**WHAT TO PRODUCE**
Reproduce every line of the rows below character for character, with nothing altered.

Start of DATA EXCERPTS

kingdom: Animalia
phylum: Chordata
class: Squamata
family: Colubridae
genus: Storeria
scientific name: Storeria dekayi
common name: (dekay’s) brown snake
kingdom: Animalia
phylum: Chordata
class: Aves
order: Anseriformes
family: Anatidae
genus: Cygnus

End of DATA EXCERPTS

**ANSWER BELOW**
kingdom: Animalia
phylum: Chordata
class: Squamata
family: Colubridae
genus: Storeria
scientific name: Storeria dekayi
common name: (dekay’s) brown snake
kingdom: Animalia
phylum: Chordata
class: Aves
order: Anseriformes
family: Anatidae
genus: Cygnus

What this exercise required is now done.